▶ PROBLEM STATEMENT
Continue the passage on IT shared services and business performance management, starting after its last sentence.

▶ PASSAGE SHOWN
BEGIN
But this practice has presented many CIOs with a growing dilemma. The boards and executives of many organizations grapple with authorizing continuing investment from shared services functions such as IT without insight as to how such spending relates to the demands of the business units or how it will impact long-term profitability. Regardless of whether shared services are provided in-house or by a third party, organizations need far better insight into these costs and particularly the costs of the IT function, which for many is simply a black hole. CIOs must understand these numbers in support of future IT investment, corporate cost and profitability initiatives, and their own continued career success.
The true strength offered to corporations by business performance management is the underlying collaborative and synergistic efforts of the operational and financial sides of an organization working towards set key performance indicators (KPIs) and performance standards. IT shared services organizations and the business units that they support have a unique opportunity to deliver direct cost savings to the corporation, enhance profitability, and help the CEO, CIO, and each other meet and exceed their own business objectives.
END
▶ EXCERPTED RECORDS
BEGIN
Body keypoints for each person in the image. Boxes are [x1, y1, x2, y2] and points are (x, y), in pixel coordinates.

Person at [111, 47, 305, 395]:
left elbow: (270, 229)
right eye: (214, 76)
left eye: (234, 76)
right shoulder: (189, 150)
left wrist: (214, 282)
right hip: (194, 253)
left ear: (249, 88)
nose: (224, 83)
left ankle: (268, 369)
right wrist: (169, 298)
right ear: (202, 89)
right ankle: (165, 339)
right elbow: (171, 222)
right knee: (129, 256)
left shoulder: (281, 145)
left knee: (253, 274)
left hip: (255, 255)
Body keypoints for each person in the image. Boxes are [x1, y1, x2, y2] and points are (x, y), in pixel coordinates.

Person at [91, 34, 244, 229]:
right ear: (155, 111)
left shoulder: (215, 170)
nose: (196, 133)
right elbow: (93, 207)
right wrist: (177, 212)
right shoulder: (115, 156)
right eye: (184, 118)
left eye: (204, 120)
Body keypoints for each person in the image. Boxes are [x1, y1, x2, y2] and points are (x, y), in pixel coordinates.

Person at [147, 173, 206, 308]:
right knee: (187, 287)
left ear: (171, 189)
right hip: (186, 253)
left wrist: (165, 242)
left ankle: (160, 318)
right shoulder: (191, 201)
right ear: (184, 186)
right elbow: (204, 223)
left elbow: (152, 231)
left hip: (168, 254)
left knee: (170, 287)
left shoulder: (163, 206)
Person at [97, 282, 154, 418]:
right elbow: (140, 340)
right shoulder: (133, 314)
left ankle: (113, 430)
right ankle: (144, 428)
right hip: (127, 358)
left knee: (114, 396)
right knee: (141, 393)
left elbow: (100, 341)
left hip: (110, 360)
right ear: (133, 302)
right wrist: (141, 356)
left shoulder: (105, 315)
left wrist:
END
▶ ANSWER AREA
The Case For Focusing On Shared Services
For example, exhibit 1 shows a typical cost center for a telecommunications provider. More than half the costs carried by the center's P&L are allocations from shared services departments or other corporate overhead. Should this enterprise be seeking a modest 5 percent reduction in costs, this manager has only two options: Remove 10 percent from his own direct costs, most of which are to do with people, or lobby the executive to critically examine the costs of the shared services functions.

Despite the gains to be had by building shared services departments and by locating them where the required skills can be obtained at the lowest cost, many organizations still have a limited understanding of the relationships among shared service centers and business units. One reason is that shared service departments tend to plan their resources and budget separately from business units. As the financial year progresses, the capacity of shared services departments and the demands of operational business units can become grossly misaligned.
Frequent realignment of the resources and capacity of shared services functions with the needs of the business units is needed. For this to happen, organizations need to progress towards more frequent reforecasting so that business units are routinely updating the key nonfinancial data that drives their shared services demands. The shared services functions can then use this information to realign their own resource requirements for the coming periods, taking their actual costs through an activity-based costing (ABC) methodology to calculate monthly cross charges that are passed back to the business units.
Exhibit 2 can be used to represent where an organization's shared services functions might lie in terms of their costing and planning. The vertical axis represents the reliability and robustness of shared services costing while the horizontal axis represents the degree to which the planning and budgeting of the business units and the shared services are integrated.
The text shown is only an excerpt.